Sering kali para pemasar produk investasi menyarankan suatu produk investasi yang dianggap berkinerja baik dalam periode tertentu dengan menjelek-jelekan instrument lain. Contoh, pada kondisi krisis ekonomi dan financial seperti tahun 1997-1998 dan 2008, nilai tukar Rupiah jatuh drastis, bursa saham terkoreksi, harga-harga saham jatuh. Sentimen-sentimen negatif bermunculan bahwa investasi di forex itu money game, saham itu casino, hanya main-main uang saja, hanya ‘goreng-goreng’ harga, harganya sangat fluktuatif dan bukan investasi yang sebenarnya yang seharusnya memberikan manfaat pada investornya. Sebaiknya investasi lah di instrument rill seperti emas. Beli lah emas karena emas adalah komoditas yang selain memiliki nilai perdaganan, juga punya nilai intrinsik, dan trend harga emas selalu naik tiap tahun.  
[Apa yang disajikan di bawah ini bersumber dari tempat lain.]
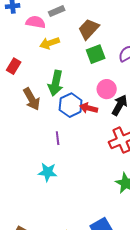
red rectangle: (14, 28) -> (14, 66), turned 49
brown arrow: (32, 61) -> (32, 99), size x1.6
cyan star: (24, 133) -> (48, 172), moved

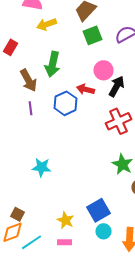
blue hexagon: (71, 105) -> (66, 103), moved
purple line: (58, 138) -> (30, 108), moved
cyan star: (48, 172) -> (42, 167), moved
Namun, belakangan ini masyarakat dan pecinta emas kaget dengan fenomena harga emas yang terus jatuh hingga dibawah $1400 per troy oz pada pertengahan April lalu. Salah satu penyebabnya adalah membaiknya data-data ekonomi di Amerika Serikat. Sehingga para investor beralih dari emas ke instrument investasi yang relative pro-growth yaitu equity (saham). Sifat investasi emas adalah safe-heaven. Sehingga Instrumen ini akan terus diminati ketika ekonomi sedang dalam kondisi yang buruk. Namun jika kondisi ekonomi menunjukkan tanda-tanda membaik maka investor akan mulai meninggalkan emas dan beralih ke saham. 

Dalam hal ini bukan berarti para analis dan pemasar dapat merekomendasikan moving asset ke equity dengan cara menjelek-jelekan instrument lain seperti emas atau obligasi, dsb. Karena cara tersebut tidak akan membawa investor pada keuntungan yang “optimal” pada jangka panjang. Karena sifat instrumen investasi selalu fluktuatif. Lihat saja bagaimana harga perumahan di AS jatuh tajam pada tahun 2008, padahal dari jaman dulu orang selalu beranggapan bahwa investasi tanah selalu untung.
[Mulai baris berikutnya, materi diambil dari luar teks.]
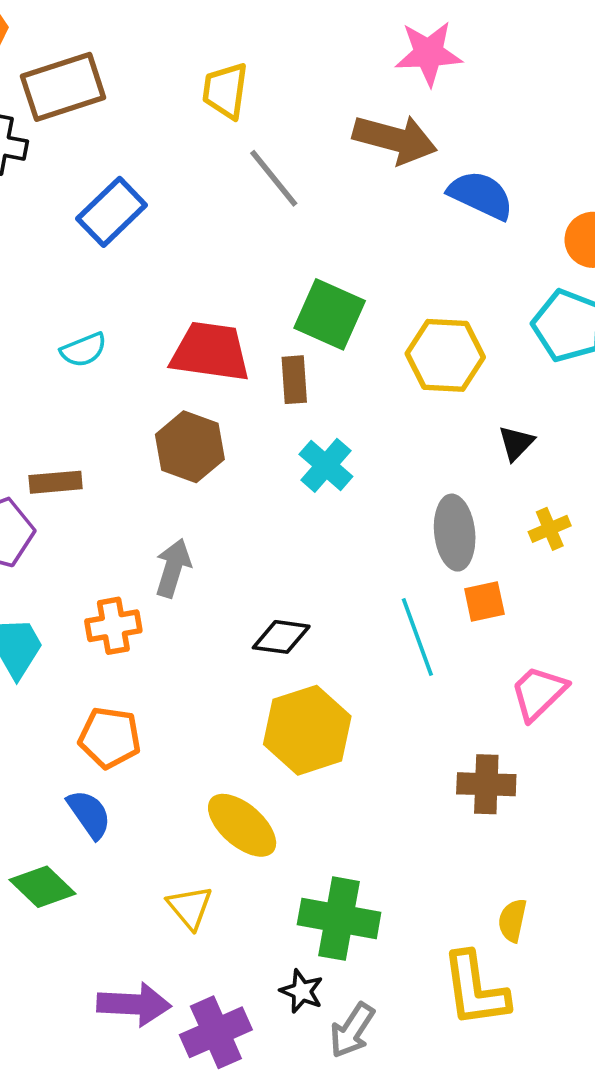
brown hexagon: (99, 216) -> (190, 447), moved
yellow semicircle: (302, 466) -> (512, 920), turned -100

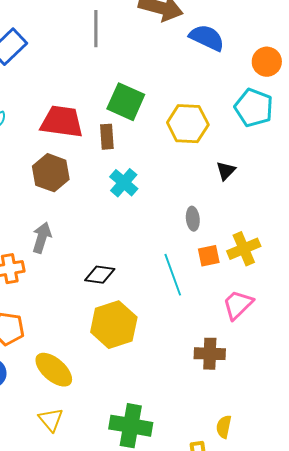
gray line: (274, 178) -> (96, 29), turned 39
yellow cross: (550, 529) -> (244, 249), moved, size x1.5
gray ellipse: (455, 533) -> (193, 219), size x0.6
yellow ellipse: (242, 825) -> (54, 370), moved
Hal yang lebih penting dari underweight atau overweight ke suatu instrument adalah asset allocation. Seorang investor yang berkualitas dan baik harus dapat mengalokasikan asset nya ke berbagai instrument investasi untuk mengurangi resiko dan bersiap melakukan rebalancing jika terjadi hal-hal tak terduga.  
Sebaiknya investasi dibagi ke berbagai tempat baik di sector keuangan maupul sector rill. Contoh di sector rill yaitu investasi di tanah, bangunan, apartemen. Contoh di sector keuangan yaitu saham, obligasi, reksadana, forex. Atau investasi dengan membeli emas. Sehingga tercipta suatu ekosistem yang saling menunjang dalam “kantong investasi” yang kita miliki. Tentu hal ini sangat aplikatif untuk menghadapi ketidakpastian ekonomi dan untuk mendapatkan return yang tinggi dalam jangka panjang. Serta tidak perlu repot untuk moving asset ditengah ketidakkepastian yang tentunya memakan biaya.

Lalu para pemasar produk investasi hendaknya tidak menjelek-jelekan produk lain karena sesungguhnya peran pemasar adalah untuk memberikan informasi dan kesempatan pada calon investor untuk mengalokasikan asset ke dalam instrument yang bervariatif dan mengedukasi masyarakat agar melek investasi.